O dirigente ressalta ainda que as transportadoras da região já trabalham com planejamento sazonal, o que permite redistribuir frotas, ajustar rotas e otimizar custos em períodos de oscilação da safra. Além disso, a diversificação da matriz de cargas no Norte do Paraná contribui para reduzir os efeitos de eventuais quedas pontuais na produção agrícola.

Para Kasnodzei, o planejamento antecipado e a integração entre produtores, transportadoras, cooperativas e poder público são fatores decisivos para a eficiência logística. “Quando há diálogo e troca de informações, é possível antecipar gargalos, organizar fluxos de transporte, melhorar a infraestrutura e reduzir custos ao longo da cadeia. Isso fortalece não apenas o TRC, mas toda a competitividade do agronegócio”, destaca.
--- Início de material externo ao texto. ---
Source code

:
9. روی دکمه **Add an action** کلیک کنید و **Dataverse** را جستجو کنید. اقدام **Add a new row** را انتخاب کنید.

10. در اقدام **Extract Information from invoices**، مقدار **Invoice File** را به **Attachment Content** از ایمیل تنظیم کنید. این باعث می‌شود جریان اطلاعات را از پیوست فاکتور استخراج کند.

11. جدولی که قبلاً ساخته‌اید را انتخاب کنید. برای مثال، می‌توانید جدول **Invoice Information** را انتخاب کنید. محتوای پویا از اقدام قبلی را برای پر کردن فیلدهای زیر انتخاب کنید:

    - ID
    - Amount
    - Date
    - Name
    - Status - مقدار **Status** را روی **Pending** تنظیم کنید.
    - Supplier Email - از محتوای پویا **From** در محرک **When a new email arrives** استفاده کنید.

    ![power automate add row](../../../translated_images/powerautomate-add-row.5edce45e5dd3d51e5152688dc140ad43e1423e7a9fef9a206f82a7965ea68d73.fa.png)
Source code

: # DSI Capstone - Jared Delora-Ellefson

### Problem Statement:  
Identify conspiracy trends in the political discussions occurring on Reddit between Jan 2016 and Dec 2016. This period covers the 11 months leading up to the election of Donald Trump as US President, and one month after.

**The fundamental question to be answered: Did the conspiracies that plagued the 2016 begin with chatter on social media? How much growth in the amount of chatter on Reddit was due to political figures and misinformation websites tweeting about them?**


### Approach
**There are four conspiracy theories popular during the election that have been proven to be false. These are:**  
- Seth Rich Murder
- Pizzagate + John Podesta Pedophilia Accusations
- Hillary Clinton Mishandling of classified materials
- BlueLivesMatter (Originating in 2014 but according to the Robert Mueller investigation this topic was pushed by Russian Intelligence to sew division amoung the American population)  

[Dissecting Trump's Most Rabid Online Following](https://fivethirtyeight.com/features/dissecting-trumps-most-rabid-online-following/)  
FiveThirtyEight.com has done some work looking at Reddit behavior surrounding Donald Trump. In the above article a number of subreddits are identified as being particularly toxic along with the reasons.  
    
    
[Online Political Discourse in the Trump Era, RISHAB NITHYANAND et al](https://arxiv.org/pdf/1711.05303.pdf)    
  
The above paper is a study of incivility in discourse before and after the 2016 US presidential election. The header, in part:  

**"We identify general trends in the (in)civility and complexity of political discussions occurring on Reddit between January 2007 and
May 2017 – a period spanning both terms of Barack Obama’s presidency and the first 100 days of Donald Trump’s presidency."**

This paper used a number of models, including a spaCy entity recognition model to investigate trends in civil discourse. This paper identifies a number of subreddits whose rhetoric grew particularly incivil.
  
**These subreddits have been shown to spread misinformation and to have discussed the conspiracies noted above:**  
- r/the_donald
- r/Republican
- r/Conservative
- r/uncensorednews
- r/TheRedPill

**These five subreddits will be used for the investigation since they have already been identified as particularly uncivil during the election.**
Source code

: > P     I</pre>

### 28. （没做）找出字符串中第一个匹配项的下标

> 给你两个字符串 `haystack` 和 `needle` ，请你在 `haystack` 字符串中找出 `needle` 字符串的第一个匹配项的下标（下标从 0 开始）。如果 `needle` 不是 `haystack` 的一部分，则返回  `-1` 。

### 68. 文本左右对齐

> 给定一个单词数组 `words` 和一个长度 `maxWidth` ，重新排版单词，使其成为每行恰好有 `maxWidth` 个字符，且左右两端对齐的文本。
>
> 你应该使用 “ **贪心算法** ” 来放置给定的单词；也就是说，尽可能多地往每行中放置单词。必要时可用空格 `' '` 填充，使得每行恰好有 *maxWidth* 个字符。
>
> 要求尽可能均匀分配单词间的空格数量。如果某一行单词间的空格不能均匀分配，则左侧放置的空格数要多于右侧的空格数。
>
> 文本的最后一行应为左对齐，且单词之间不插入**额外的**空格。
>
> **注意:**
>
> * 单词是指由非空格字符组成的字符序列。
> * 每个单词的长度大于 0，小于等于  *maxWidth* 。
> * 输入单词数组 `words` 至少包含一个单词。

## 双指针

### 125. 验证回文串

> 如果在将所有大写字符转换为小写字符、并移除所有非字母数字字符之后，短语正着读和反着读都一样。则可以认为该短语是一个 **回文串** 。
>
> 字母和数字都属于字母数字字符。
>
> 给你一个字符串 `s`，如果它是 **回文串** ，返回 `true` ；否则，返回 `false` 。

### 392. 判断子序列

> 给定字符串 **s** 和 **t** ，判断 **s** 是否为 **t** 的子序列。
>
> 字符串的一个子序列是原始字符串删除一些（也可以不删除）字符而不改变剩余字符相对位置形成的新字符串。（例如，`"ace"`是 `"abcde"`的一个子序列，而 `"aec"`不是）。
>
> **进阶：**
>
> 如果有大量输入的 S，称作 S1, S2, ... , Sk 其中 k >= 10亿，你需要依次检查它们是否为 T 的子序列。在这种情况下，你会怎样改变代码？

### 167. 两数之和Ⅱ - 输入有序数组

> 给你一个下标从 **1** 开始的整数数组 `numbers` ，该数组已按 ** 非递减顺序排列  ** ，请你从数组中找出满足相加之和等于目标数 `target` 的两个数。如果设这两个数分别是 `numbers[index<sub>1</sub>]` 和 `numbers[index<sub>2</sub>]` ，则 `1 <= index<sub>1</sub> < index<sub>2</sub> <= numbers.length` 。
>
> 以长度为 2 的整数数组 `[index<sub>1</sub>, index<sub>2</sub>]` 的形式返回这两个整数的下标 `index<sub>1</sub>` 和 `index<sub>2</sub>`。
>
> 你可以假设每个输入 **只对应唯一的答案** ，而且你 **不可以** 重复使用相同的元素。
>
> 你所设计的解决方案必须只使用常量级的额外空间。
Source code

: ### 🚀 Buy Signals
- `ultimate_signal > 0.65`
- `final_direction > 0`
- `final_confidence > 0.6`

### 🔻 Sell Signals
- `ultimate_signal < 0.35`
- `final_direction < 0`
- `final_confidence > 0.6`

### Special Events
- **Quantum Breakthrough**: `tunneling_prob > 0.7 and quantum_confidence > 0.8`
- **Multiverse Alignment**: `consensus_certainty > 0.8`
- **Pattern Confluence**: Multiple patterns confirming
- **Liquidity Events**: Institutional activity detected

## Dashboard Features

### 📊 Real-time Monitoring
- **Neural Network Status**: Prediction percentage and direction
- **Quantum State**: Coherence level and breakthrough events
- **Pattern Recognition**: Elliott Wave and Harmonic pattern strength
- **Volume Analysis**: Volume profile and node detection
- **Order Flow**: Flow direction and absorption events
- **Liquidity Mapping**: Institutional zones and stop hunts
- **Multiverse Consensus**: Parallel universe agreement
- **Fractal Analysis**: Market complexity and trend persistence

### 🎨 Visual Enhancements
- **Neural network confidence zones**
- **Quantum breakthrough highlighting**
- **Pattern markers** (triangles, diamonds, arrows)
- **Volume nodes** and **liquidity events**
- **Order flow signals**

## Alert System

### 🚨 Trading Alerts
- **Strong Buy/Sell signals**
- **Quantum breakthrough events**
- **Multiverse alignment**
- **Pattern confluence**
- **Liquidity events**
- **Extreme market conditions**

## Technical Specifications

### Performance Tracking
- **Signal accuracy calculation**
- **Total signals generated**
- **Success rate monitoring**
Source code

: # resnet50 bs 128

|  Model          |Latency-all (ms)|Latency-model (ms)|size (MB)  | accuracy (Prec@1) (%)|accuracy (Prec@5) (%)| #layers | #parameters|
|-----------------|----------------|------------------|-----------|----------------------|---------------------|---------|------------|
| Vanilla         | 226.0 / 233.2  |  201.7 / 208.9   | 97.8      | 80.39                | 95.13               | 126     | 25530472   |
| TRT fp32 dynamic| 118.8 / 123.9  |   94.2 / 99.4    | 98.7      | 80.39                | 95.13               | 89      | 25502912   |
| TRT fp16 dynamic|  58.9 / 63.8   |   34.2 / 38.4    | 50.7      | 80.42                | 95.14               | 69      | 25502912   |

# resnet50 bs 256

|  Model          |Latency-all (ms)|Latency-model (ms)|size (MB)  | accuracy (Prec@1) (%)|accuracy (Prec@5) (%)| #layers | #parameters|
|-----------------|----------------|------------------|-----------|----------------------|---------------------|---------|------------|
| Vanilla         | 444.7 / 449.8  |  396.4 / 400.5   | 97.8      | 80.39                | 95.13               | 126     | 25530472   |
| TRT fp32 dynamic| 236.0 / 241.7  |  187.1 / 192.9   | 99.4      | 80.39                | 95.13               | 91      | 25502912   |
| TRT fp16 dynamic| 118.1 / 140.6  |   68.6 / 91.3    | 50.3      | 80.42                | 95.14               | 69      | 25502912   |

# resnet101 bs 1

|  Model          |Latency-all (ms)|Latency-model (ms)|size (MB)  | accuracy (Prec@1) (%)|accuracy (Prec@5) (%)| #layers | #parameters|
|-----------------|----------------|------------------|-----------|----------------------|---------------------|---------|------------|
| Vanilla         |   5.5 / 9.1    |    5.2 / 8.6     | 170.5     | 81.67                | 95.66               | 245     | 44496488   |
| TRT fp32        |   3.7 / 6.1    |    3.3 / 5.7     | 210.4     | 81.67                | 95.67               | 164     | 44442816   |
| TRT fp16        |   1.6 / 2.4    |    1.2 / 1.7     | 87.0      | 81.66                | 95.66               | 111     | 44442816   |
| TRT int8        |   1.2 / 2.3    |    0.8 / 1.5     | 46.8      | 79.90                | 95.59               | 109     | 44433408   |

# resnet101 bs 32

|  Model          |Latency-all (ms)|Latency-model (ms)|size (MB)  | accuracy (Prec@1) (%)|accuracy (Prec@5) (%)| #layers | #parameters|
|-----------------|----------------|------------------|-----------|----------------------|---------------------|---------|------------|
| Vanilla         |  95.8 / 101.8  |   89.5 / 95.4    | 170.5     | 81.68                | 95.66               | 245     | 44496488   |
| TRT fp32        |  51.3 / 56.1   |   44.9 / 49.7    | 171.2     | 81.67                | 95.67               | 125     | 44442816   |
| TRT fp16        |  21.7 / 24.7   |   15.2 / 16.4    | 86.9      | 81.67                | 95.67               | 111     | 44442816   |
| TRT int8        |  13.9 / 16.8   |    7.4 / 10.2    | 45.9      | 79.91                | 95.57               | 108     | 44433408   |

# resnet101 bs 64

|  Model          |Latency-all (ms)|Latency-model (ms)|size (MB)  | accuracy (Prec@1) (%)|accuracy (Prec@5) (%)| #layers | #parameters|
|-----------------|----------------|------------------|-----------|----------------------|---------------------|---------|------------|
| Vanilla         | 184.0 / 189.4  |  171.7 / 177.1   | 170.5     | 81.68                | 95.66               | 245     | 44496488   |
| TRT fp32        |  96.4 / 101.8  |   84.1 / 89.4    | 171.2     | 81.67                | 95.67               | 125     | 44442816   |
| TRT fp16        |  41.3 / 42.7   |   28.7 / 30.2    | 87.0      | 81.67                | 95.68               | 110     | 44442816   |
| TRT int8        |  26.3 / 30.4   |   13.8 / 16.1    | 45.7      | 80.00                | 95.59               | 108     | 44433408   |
Enquanto entidade representativa do setor no Paraná, o SETCEPAR atua de forma contínua para preparar as empresas diante das variações naturais da safra. A atuação envolve capacitação, orientação técnica, acompanhamento de dados econômicos e produtivos e defesa institucional de políticas públicas que garantam melhores condições de operação. “Mesmo em cenários de retração produtiva, nosso foco é garantir eficiência logística, previsibilidade operacional e segurança jurídica, assegurando que o Transporte Rodoviário de Cargas continue cumprindo seu papel essencial no desenvolvimento econômico do Paraná e do Brasil”, conclui.